**TO-DO ITEM**: Please pull out the lines of the material, starting at its first line and ending at the line that contains "Cannes: költészet és vallás: keresztvíz". Copy both end lines and everything between them without any change.

**INPUT RECORDS**:
----

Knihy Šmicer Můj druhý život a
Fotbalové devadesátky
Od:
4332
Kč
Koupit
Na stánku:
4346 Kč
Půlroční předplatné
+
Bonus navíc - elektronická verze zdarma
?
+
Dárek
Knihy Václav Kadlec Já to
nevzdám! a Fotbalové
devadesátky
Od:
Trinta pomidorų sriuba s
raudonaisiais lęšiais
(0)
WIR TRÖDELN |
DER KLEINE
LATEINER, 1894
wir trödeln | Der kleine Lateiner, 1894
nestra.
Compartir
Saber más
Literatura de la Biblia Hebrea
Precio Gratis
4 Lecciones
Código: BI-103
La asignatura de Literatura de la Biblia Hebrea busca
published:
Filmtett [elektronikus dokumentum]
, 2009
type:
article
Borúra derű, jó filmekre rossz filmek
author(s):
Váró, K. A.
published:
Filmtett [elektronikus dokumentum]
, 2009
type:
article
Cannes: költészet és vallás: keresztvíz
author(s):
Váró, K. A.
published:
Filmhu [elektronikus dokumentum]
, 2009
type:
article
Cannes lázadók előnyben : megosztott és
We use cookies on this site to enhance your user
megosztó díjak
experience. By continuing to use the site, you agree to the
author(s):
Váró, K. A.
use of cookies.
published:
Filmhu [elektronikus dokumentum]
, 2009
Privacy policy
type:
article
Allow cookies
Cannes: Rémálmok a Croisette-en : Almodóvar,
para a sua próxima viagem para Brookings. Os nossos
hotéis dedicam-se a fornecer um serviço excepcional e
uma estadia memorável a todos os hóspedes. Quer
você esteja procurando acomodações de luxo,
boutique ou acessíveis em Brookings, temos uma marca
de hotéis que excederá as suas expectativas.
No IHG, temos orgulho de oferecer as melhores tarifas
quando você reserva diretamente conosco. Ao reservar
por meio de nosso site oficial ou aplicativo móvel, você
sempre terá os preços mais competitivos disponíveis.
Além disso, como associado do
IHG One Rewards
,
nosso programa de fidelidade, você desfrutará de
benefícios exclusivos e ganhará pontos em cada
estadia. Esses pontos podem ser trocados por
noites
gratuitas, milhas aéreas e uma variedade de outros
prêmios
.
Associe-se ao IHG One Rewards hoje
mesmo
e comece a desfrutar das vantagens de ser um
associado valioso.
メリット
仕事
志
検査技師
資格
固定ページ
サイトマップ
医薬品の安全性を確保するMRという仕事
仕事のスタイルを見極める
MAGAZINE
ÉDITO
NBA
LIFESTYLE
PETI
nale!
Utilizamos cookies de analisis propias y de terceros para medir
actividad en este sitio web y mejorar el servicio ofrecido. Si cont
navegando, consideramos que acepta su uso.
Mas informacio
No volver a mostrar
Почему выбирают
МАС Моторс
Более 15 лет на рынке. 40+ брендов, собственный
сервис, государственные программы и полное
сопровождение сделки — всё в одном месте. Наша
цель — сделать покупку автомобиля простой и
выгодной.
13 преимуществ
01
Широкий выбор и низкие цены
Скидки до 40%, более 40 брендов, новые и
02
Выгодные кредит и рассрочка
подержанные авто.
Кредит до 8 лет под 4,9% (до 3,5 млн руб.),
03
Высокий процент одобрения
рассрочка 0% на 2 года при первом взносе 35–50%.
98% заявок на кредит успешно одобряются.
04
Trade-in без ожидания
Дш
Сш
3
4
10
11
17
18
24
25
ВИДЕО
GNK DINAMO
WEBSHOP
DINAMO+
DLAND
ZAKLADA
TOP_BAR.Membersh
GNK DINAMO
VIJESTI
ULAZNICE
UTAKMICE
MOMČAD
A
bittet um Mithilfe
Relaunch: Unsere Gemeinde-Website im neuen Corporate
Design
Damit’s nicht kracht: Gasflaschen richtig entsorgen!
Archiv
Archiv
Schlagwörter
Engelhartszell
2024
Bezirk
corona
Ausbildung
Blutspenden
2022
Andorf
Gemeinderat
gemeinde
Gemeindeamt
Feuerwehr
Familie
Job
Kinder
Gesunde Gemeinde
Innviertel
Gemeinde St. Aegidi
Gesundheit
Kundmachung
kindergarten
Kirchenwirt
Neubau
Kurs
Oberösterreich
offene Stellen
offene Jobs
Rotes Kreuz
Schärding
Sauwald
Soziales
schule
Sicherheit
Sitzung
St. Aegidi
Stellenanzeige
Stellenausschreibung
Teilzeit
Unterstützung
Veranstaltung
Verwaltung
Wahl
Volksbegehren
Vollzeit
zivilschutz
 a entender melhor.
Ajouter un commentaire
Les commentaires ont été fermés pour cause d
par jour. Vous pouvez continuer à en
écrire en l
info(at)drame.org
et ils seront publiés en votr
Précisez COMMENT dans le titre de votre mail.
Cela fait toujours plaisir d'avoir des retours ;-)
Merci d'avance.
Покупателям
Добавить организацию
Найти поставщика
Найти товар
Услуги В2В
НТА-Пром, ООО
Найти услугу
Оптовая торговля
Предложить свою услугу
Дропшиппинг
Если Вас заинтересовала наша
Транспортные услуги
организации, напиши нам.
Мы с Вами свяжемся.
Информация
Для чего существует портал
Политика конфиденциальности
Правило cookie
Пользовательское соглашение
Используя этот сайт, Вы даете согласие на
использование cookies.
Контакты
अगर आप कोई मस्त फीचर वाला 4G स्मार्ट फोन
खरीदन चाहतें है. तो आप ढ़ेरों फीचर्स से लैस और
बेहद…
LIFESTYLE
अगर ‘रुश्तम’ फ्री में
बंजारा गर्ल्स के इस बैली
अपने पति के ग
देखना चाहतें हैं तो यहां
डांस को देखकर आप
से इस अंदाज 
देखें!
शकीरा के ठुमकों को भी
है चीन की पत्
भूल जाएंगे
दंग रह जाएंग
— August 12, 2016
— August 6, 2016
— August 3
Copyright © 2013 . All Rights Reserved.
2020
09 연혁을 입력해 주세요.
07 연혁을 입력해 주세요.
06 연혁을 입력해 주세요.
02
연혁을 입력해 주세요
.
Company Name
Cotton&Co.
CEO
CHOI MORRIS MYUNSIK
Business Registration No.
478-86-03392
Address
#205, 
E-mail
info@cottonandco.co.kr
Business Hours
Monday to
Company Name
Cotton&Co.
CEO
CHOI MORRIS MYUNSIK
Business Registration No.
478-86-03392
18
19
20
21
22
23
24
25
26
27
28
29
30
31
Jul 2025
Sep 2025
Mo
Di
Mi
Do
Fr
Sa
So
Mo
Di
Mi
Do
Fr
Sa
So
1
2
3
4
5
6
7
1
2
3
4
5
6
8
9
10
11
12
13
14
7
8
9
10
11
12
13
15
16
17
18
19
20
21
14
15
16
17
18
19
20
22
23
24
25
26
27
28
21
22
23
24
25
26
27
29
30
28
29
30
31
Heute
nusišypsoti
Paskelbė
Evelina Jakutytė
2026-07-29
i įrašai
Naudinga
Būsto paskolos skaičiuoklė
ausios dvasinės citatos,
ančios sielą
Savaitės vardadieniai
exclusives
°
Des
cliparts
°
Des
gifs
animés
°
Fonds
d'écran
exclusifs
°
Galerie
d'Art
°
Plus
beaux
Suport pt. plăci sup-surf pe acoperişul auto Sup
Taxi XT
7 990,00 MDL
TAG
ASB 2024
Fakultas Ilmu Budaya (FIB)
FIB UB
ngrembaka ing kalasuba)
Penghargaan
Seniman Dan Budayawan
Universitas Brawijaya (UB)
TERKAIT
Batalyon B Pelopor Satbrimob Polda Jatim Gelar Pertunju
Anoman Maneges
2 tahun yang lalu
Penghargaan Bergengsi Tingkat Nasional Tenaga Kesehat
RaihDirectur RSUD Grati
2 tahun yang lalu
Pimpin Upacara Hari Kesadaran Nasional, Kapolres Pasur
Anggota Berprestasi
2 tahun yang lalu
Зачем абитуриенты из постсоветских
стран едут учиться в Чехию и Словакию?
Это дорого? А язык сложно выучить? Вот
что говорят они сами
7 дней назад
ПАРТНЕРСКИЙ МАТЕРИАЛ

----

**RESPONSE**:
Knihy Šmicer Můj druhý život a
Fotbalové devadesátky
Od:
4332
Kč
Koupit
Na stánku:
4346 Kč
Půlroční předplatné
+
Bonus navíc - elektronická verze zdarma
?
+
Dárek
Knihy Václav Kadlec Já to
nevzdám! a Fotbalové
devadesátky
Od:
Trinta pomidorų sriuba s
raudonaisiais lęšiais
(0)
WIR TRÖDELN |
DER KLEINE
LATEINER, 1894
wir trödeln | Der kleine Lateiner, 1894
nestra.
Compartir
Saber más
Literatura de la Biblia Hebrea
Precio Gratis
4 Lecciones
Código: BI-103
La asignatura de Literatura de la Biblia Hebrea busca
published:
Filmtett [elektronikus dokumentum]
, 2009
type:
article
Borúra derű, jó filmekre rossz filmek
author(s):
Váró, K. A.
published:
Filmtett [elektronikus dokumentum]
, 2009
type:
article
Cannes: költészet és vallás: keresztvíz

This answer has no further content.